[Prompt]
Which lines run from the one containing "Dimensionは Group By" through the end of the entries? Restate them word for word, and only those.

[Record extracts]
((

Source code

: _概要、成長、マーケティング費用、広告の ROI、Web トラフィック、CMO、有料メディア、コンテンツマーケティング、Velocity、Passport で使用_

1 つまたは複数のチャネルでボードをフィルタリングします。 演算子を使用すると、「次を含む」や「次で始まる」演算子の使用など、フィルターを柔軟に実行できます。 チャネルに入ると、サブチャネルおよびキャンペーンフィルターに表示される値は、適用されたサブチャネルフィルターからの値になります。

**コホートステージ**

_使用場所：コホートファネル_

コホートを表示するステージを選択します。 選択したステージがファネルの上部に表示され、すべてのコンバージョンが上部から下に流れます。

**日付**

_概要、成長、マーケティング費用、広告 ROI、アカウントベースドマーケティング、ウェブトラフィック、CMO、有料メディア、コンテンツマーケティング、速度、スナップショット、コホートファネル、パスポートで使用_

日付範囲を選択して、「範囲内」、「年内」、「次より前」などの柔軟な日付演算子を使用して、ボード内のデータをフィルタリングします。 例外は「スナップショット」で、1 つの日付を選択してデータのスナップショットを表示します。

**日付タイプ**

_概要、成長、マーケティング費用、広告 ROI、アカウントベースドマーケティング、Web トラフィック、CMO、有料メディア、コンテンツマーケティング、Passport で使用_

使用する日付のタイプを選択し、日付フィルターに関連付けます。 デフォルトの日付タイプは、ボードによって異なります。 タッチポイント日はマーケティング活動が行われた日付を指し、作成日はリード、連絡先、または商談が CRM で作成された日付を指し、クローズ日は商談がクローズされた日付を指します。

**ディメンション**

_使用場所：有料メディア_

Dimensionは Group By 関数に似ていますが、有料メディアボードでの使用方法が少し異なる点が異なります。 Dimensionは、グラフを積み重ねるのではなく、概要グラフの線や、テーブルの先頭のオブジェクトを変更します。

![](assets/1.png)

))

[Exercise solution]
Dimensionは Group By 関数に似ていますが、有料メディアボードでの使用方法が少し異なる点が異なります。 Dimensionは、グラフを積み重ねるのではなく、概要グラフの線や、テーブルの先頭のオブジェクトを変更します。

![](assets/1.png)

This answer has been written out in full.